- **Instruction 1**
Could you write out the mailing list post word for word, starting with "I've been using" and going on through "get it working."?

[ntp:questions] Re: A utility called "S"?

Richard B. Gilbert rgilbert88 at comcast.net
Thu Jan 1 20:22:30 UTC 2004


Thanks Dave,

I've been using gawk to extract the records for each server and Gnuplot 
to plot offset, delay and dispersion for each day..  I stumbled across 
the awk scripts while trying to find a different awk script entirely 
with the intention of recycling pieces of it do some simple statistical 
studies that your scripts already do

The existing summary.sh script does not appear to be entirely Y2K 
compliant;  if I'm reading it correctly, it's still looking for 
peerstats and clockstats in the 20th century.  It also appears to expect 
the stats files in the same directory where it and the awk scripts 
live.  I think I can fix that and, perhaps, also modify it to use 
Gnuplot.  I'll be happy to share if I can get it working.

- **Records for this task**
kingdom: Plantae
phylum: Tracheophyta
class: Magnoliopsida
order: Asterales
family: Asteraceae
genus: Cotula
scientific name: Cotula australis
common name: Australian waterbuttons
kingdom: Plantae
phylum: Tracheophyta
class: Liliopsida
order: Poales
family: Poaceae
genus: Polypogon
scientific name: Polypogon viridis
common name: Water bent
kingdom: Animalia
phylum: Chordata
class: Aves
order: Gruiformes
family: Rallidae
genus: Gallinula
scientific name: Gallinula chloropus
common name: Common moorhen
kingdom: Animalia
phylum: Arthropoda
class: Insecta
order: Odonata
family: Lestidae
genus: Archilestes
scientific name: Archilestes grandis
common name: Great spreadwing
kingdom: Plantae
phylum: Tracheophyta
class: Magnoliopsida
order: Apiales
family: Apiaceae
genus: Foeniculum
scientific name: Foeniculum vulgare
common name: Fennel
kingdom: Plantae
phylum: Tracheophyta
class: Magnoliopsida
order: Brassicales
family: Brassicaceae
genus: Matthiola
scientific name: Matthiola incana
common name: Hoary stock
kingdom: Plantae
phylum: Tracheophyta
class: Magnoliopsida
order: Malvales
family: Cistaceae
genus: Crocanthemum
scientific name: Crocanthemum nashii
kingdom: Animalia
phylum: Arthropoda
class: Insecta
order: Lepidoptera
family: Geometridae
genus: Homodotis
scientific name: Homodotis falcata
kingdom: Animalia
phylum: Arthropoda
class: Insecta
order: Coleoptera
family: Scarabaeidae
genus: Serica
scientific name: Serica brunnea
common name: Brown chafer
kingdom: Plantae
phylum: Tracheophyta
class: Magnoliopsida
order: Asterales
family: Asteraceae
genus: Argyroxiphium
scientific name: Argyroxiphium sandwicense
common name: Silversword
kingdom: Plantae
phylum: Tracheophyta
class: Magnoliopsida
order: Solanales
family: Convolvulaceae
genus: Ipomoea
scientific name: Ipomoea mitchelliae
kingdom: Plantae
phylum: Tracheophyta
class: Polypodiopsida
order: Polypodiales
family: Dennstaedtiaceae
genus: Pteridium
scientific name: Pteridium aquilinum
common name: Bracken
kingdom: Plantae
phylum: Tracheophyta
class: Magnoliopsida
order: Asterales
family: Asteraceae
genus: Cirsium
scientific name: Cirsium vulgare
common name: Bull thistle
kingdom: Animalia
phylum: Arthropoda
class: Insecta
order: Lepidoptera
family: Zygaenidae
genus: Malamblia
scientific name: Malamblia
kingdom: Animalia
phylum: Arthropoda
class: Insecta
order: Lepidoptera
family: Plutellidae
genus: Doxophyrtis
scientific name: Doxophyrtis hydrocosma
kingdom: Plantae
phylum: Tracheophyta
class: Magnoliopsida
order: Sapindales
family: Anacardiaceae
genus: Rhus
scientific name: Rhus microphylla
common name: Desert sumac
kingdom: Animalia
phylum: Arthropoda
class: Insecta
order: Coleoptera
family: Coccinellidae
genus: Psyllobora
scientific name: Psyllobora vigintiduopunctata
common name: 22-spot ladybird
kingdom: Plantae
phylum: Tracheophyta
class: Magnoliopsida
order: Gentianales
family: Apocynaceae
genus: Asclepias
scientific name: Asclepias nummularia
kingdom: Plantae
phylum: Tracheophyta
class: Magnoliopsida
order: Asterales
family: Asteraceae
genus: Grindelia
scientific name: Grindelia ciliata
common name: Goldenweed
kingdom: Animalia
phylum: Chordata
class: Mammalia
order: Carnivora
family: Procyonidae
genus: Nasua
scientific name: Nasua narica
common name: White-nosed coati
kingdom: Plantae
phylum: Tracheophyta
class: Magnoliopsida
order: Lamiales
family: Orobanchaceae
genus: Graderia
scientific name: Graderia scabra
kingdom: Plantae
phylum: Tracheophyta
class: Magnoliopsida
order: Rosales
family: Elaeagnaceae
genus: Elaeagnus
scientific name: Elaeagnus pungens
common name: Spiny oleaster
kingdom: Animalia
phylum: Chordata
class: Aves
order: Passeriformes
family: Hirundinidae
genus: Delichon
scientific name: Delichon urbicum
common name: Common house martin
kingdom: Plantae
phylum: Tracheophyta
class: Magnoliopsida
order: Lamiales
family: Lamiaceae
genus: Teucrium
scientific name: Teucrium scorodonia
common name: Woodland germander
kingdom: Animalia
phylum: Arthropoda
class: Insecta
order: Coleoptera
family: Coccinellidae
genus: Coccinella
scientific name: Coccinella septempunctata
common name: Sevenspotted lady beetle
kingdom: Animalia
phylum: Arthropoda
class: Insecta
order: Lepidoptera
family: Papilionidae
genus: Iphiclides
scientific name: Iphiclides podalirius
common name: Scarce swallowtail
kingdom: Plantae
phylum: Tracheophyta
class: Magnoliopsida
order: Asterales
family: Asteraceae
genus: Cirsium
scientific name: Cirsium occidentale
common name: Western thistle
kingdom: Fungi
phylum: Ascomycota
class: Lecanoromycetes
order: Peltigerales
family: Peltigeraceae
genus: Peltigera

- **Instruction 2**
Can you return, unchanged, only the lines of the records starting with the line with "genus: Serica" and going on through the line with "genus: Elaeagnus", with both of those lines included?

- **Exercise result 1**
I've been using gawk to extract the records for each server and Gnuplot 
to plot offset, delay and dispersion for each day..  I stumbled across 
the awk scripts while trying to find a different awk script entirely 
with the intention of recycling pieces of it do some simple statistical 
studies that your scripts already do

The existing summary.sh script does not appear to be entirely Y2K 
compliant;  if I'm reading it correctly, it's still looking for 
peerstats and clockstats in the 20th century.  It also appears to expect 
the stats files in the same directory where it and the awk scripts 
live.  I think I can fix that and, perhaps, also modify it to use 
Gnuplot.  I'll be happy to share if I can get it working.

- **Exercise result 2**
genus: Serica
scientific name: Serica brunnea
common name: Brown chafer
kingdom: Plantae
phylum: Tracheophyta
class: Magnoliopsida
order: Asterales
family: Asteraceae
genus: Argyroxiphium
scientific name: Argyroxiphium sandwicense
common name: Silversword
kingdom: Plantae
phylum: Tracheophyta
class: Magnoliopsida
order: Solanales
family: Convolvulaceae
genus: Ipomoea
scientific name: Ipomoea mitchelliae
kingdom: Plantae
phylum: Tracheophyta
class: Polypodiopsida
order: Polypodiales
family: Dennstaedtiaceae
genus: Pteridium
scientific name: Pteridium aquilinum
common name: Bracken
kingdom: Plantae
phylum: Tracheophyta
class: Magnoliopsida
order: Asterales
family: Asteraceae
genus: Cirsium
scientific name: Cirsium vulgare
common name: Bull thistle
kingdom: Animalia
phylum: Arthropoda
class: Insecta
order: Lepidoptera
family: Zygaenidae
genus: Malamblia
scientific name: Malamblia
kingdom: Animalia
phylum: Arthropoda
class: Insecta
order: Lepidoptera
family: Plutellidae
genus: Doxophyrtis
scientific name: Doxophyrtis hydrocosma
kingdom: Plantae
phylum: Tracheophyta
class: Magnoliopsida
order: Sapindales
family: Anacardiaceae
genus: Rhus
scientific name: Rhus microphylla
common name: Desert sumac
kingdom: Animalia
phylum: Arthropoda
class: Insecta
order: Coleoptera
family: Coccinellidae
genus: Psyllobora
scientific name: Psyllobora vigintiduopunctata
common name: 22-spot ladybird
kingdom: Plantae
phylum: Tracheophyta
class: Magnoliopsida
order: Gentianales
family: Apocynaceae
genus: Asclepias
scientific name: Asclepias nummularia
kingdom: Plantae
phylum: Tracheophyta
class: Magnoliopsida
order: Asterales
family: Asteraceae
genus: Grindelia
scientific name: Grindelia ciliata
common name: Goldenweed
kingdom: Animalia
phylum: Chordata
class: Mammalia
order: Carnivora
family: Procyonidae
genus: Nasua
scientific name: Nasua narica
common name: White-nosed coati
kingdom: Plantae
phylum: Tracheophyta
class: Magnoliopsida
order: Lamiales
family: Orobanchaceae
genus: Graderia
scientific name: Graderia scabra
kingdom: Plantae
phylum: Tracheophyta
class: Magnoliopsida
order: Rosales
family: Elaeagnaceae
genus: Elaeagnus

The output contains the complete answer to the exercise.